THE DATA
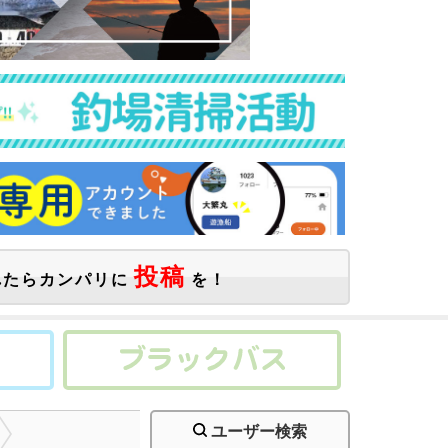
投稿
たらカンパリに
を！
ユーザー検索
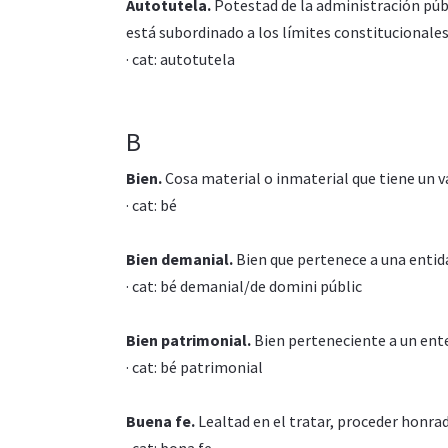
Autotutela.
Potestad de la administración públi
está subordinado a los límites constitucionales
· cat: autotutela
B
Bien.
Cosa material o inmaterial que tiene un 
· cat: bé
Bien demanial.
Bien que pertenece a una entid
· cat: bé demanial/de domini públic
Bien patrimonial.
Bien perteneciente a un ente 
· cat: bé patrimonial
Buena fe.
Lealtad en el tratar, proceder honrado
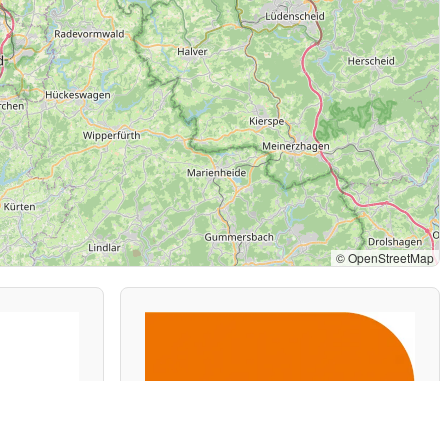
© OpenStreetMap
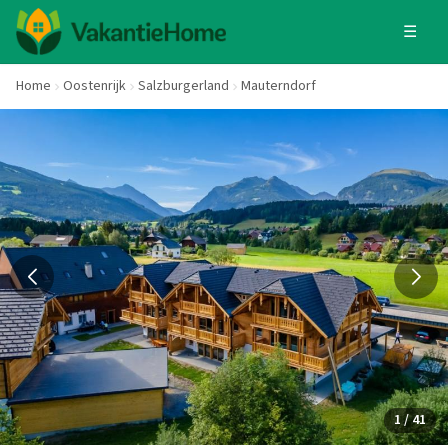
☰
Home
Oostenrijk
Salzburgerland
Mauterndorf
1 / 41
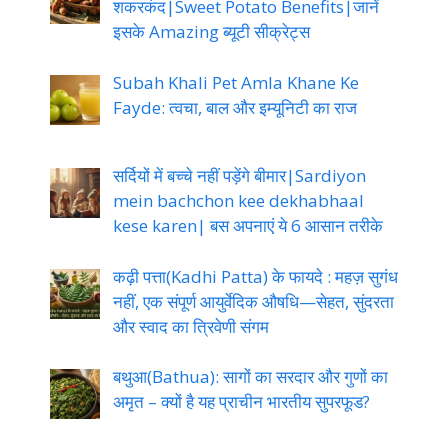
शकरकंद|Sweet Potato Benefits|जानें
इसके Amazing ब्यूटी सीक्रेट्स
Subah Khali Pet Amla Khane Ke
Fayde: त्वचा, बाल और इम्यूनिटी का राज
सर्दियों में बच्चे नहीं पड़ेंगे बीमार|Sardiyon
mein bachchon kee dekhabhaal
kese karen| बस अपनाएं ये 6 आसान तरीके
कढ़ी पत्ता(Kadhi Patta) के फायदे : महज़ सुगंध
नहीं, एक संपूर्ण आयुर्वेदिक औषधि—सेहत, सुंदरता
और स्वाद का त्रिवेणी संगम
बथुआ(Bathua): सागों का सरदार और गुणों का
अमृत – क्यों है यह प्राचीन भारतीय सुपरफूड?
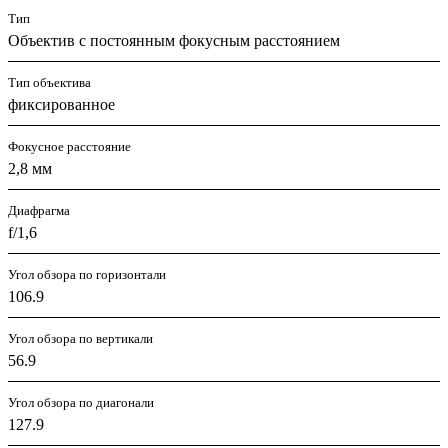
Тип
Объектив с постоянным фокусным расстоянием
Тип объектива
фиксированное
Фокусное расстояние
2,8 мм
Диафрагма
f/1,6
Угол обзора по горизонтали
106.9
Угол обзора по вертикали
56.9
Угол обзора по диагонали
127.9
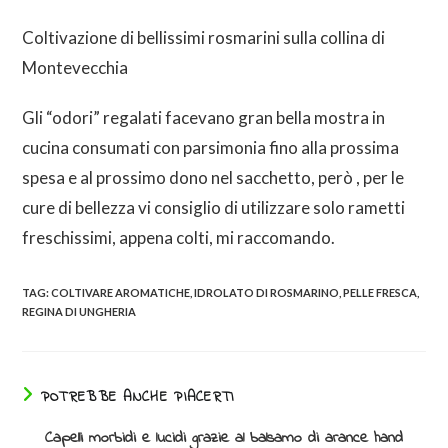
Coltivazione di bellissimi rosmarini sulla collina di
Montevecchia
Gli “odori” regalati facevano gran bella mostra in
cucina consumati con parsimonia fino alla prossima
spesa e al prossimo dono nel sacchetto, però , per le
cure di bellezza vi consiglio di utilizzare solo rametti
freschissimi, appena colti, mi raccomando.
TAG:
COLTIVARE AROMATICHE
,
IDROLATO DI ROSMARINO
,
PELLE FRESCA
,
REGINA DI UNGHERIA
POTREBBE ANCHE PIACERTI
Capelli morbidi e lucidi grazie al balsamo di arance hand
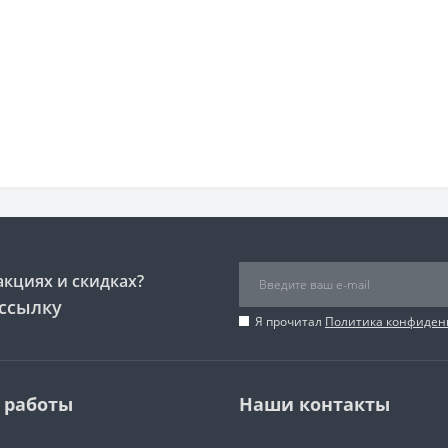
акциях и скидках?
ссылку
Я прочитал
Политика конфиден
 работы
Наши контакты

DIRECTIONS
Look through the material and report how many of its lines hold the string "Bien", giving the number only.

ANSWER TO THIS PROBLEM
5